▸ **Assignment**
Across all the records below, how many lines contain "bits"? Respond with only the number.

● ● ● ● ●

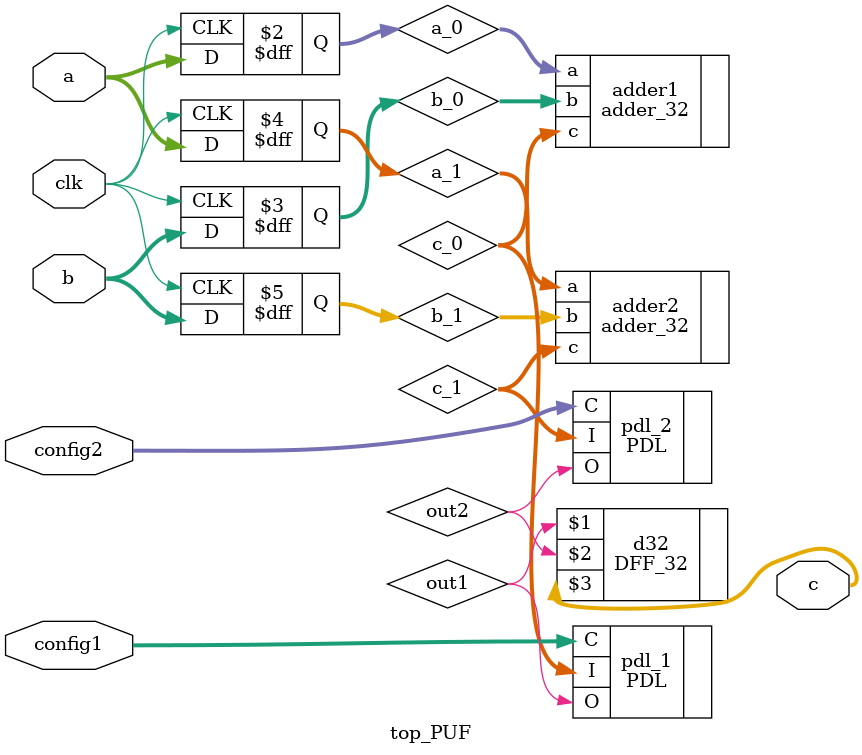
<source format=v>
`timescale 1ns / 1ps
module top_PUF(
    input wire clk,

    //Configuration bits for PDL
    input wire	[127:0]	config1,
    input wire	[127:0]	config2,

    //Operands and output
    input  wire [31:0] a,
    input  wire [31:0] b,
    output wire [31:0] c
    );


(* KEEP = "TRUE" *)reg [31:0] a_0, b_0, a_1, b_1;

always @(posedge clk) begin
    a_0 <= a;
    a_1 <= a;
    b_0 <= b;
    b_1 <= b;
end

(* KEEP = "TRUE" *) wire [31:0] c_0;
(* KEEP = "TRUE" *) wire [31:0] c_1;

//PDL output NETS
(* KEEP = "TRUE" *) wire out1, out2;


(* KEEP = "TRUE" *) adder_32 adder1(
		.a(a_0),
		.b(b_0),
		.c(c_0)//result
	);

(* KEEP = "TRUE" *) adder_32 adder2(
		.a(a_1),
		.b(b_1),
		.c(c_1)//result
	);


(* KEEP = "TRUE" *) PDL pdl_1(
         .I(c_0),       //Input signal to the PDL module
         .C(config1),   //Control bits for each LUT in the PDL
         .O(out1)        //Output of the PDL line
     );

(* KEEP = "TRUE" *) PDL pdl_2(
         .I(c_1),       //Input signal to the PDL module
         .C(config2),   //Control bits for each LUT in the PDL
         .O(out2)        //Output of the PDL line
     );


(* KEEP = "TRUE" *) DFF_32 d32(
		out1, // Data Input
		out2, // LatchInput
		c        // Q output
	);


endmodule

</source>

● ● ● ● ●

▸ **Final answer**
3